▸ Aim of the task
Everything in the listing should be set down exactly, apart from the pictures.

▸ Raw data
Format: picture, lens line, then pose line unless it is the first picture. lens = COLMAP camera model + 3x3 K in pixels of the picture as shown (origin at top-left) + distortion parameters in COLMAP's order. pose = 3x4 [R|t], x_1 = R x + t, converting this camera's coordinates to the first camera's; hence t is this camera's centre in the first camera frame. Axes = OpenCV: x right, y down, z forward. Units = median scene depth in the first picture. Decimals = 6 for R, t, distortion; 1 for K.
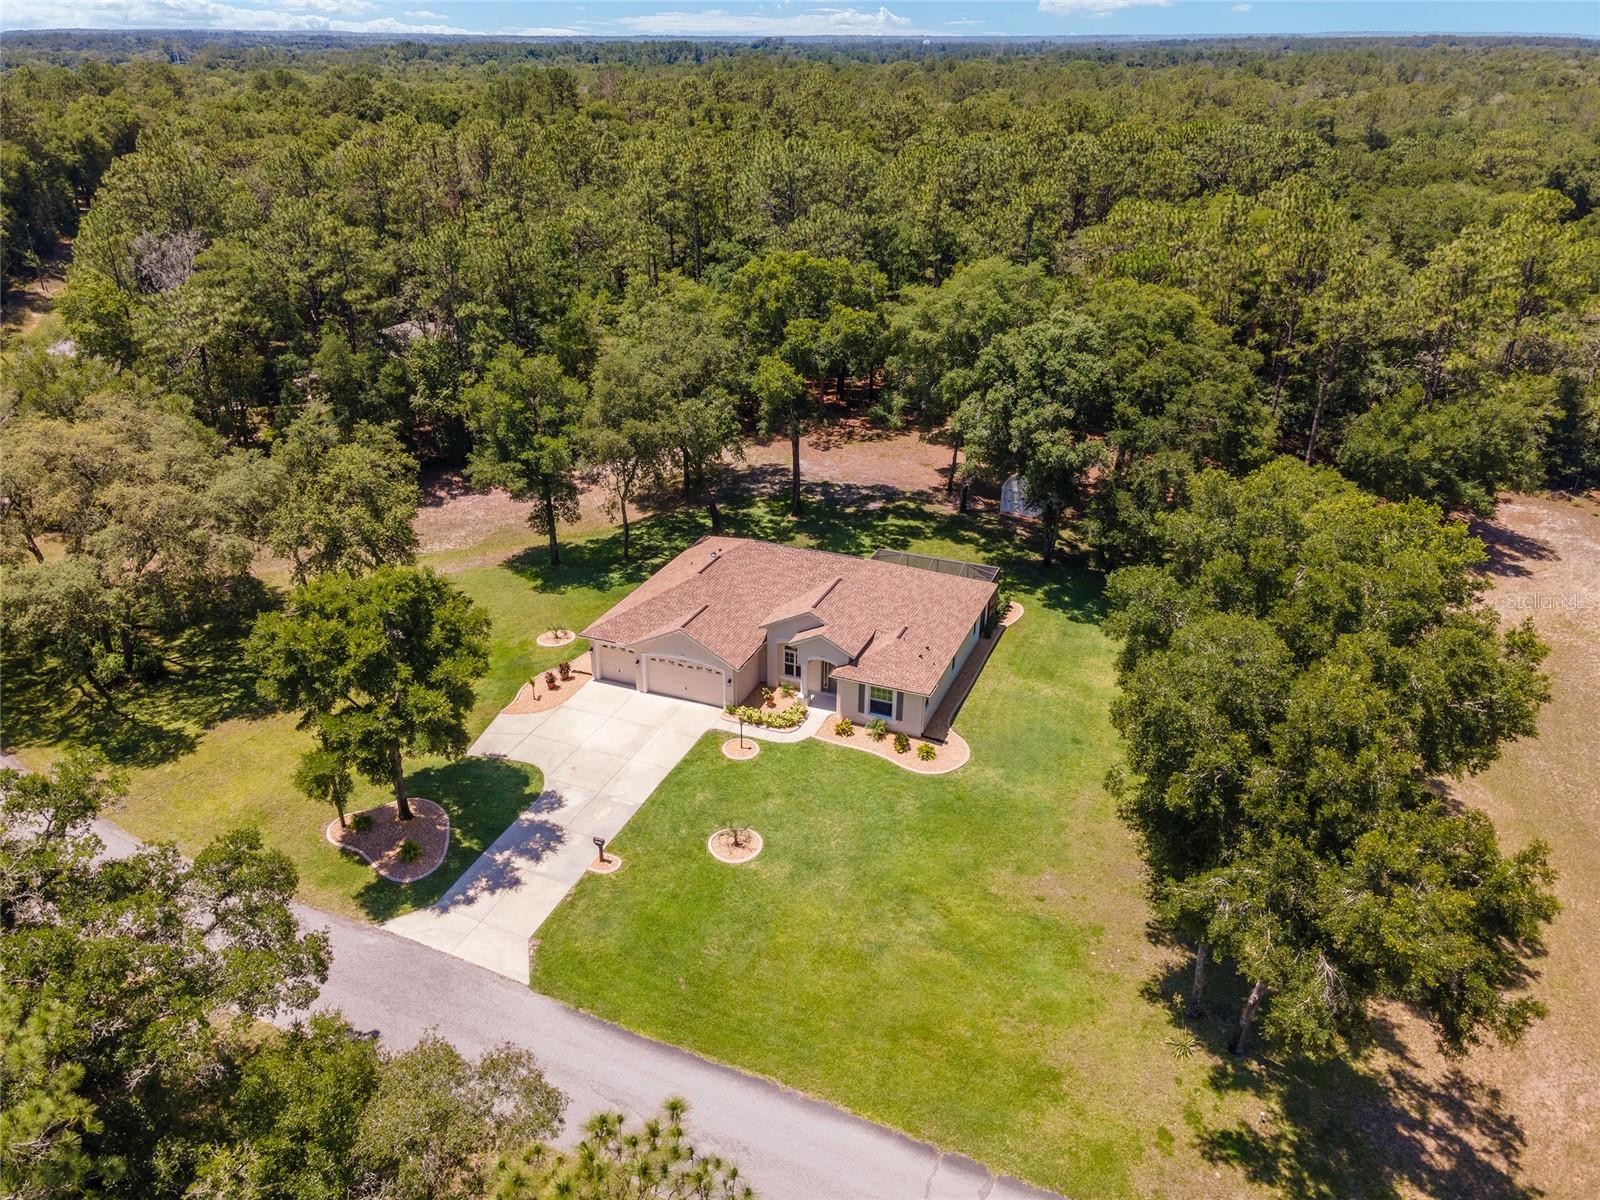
lens RADIAL K [[1136.5, 0, 794.8], [0, 1136.5, 652.0], [0, 0, 1]] dist [0.046782, 0.003040]
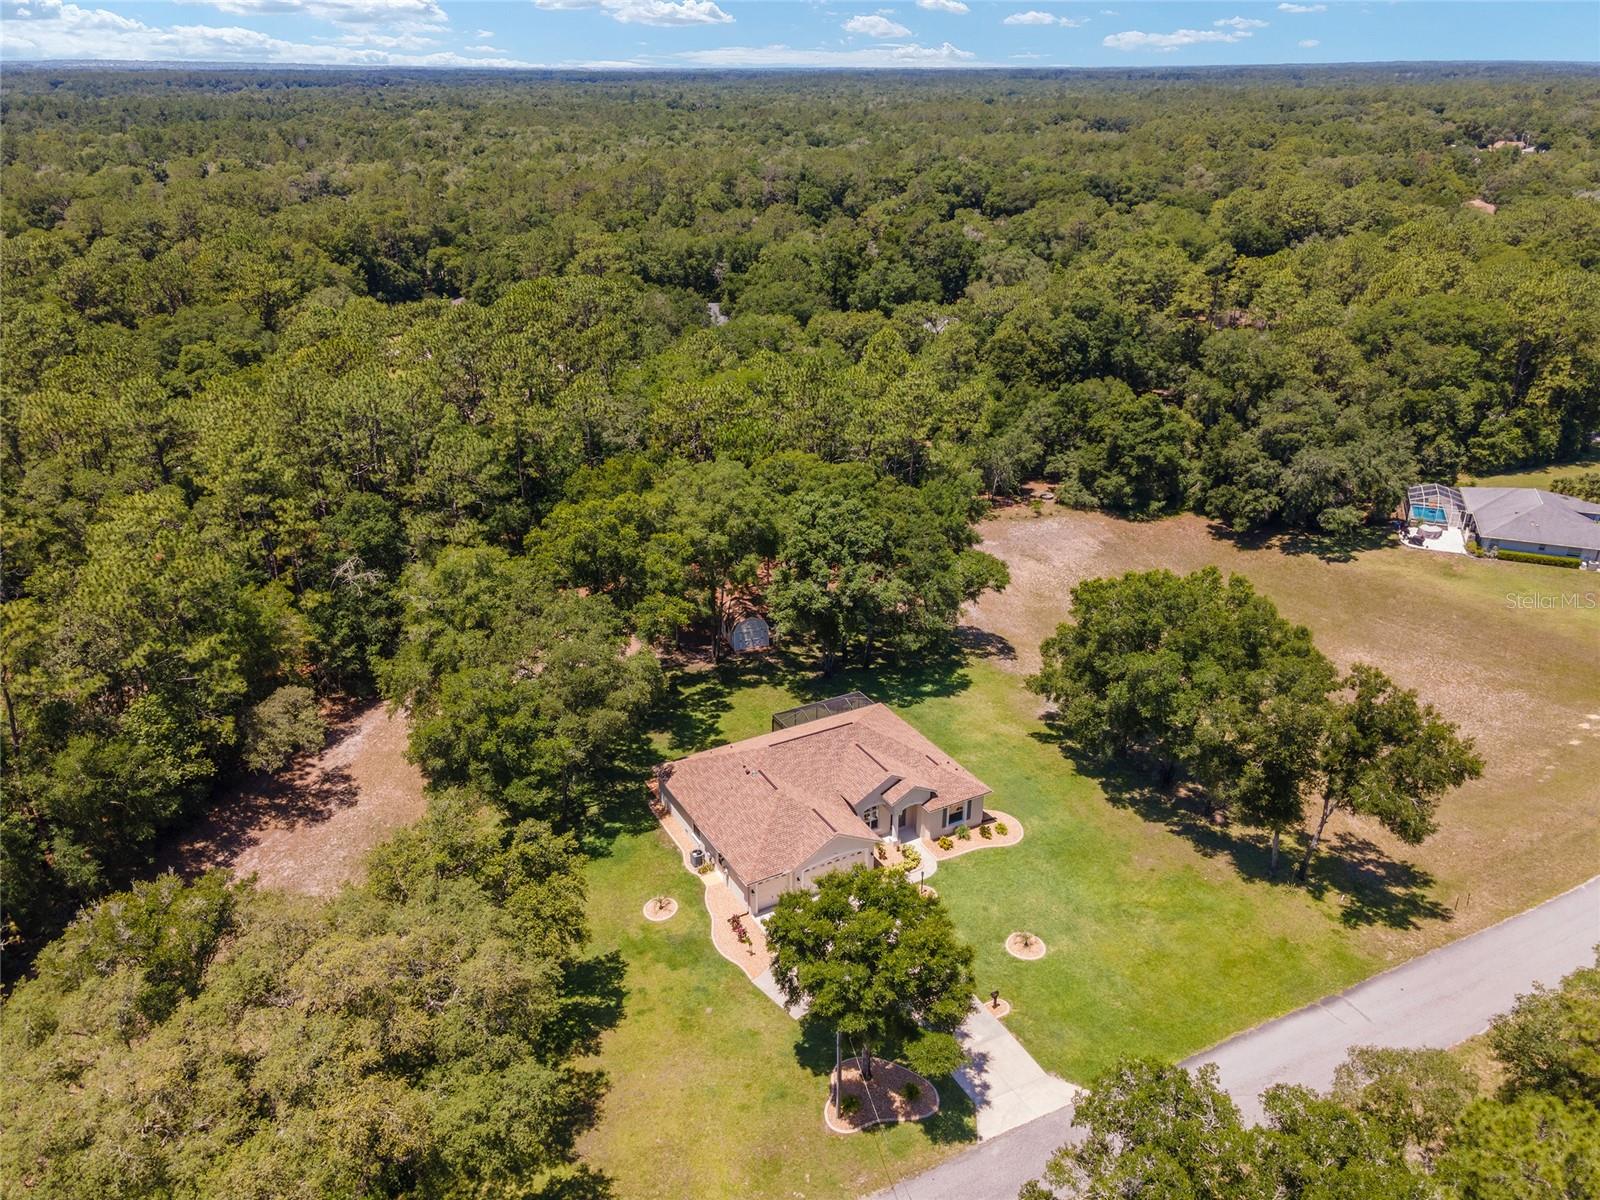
lens RADIAL K [[1193.1, 0, 800.0], [0, 1193.1, 600.0], [0, 0, 1]] dist [0.032224, 0.002252]
pose [[0.619970, -0.319335, 0.716702, -0.985284], [0.366910, 0.925400, 0.094935, -0.396752], [-0.693552, 0.204108, 0.690887, 0.099377]]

▸ Task result
Format: picture, lens line, then pose line unless it is the first picture. lens = COLMAP camera model + 3x3 K in pixels of the picture as shown (origin at top-left) + distortion parameters in COLMAP's order. pose = 3x4 [R|t], x_1 = R x + t, converting this camera's coordinates to the first camera's; hence t is this camera's centre in the first camera frame. Axes = OpenCV: x right, y down, z forward. Units = median scene depth in the first picture. Decimals = 6 for R, t, distortion; 1 for K.
lens RADIAL K [[1136.5, 0, 794.8], [0, 1136.5, 652.0], [0, 0, 1]] dist [0.046782, 0.003040]
lens RADIAL K [[1193.1, 0, 800.0], [0, 1193.1, 600.0], [0, 0, 1]] dist [0.032224, 0.002252]
pose [[0.619970, -0.319335, 0.716702, -0.985284], [0.366910, 0.925400, 0.094935, -0.396752], [-0.693552, 0.204108, 0.690887, 0.099377]]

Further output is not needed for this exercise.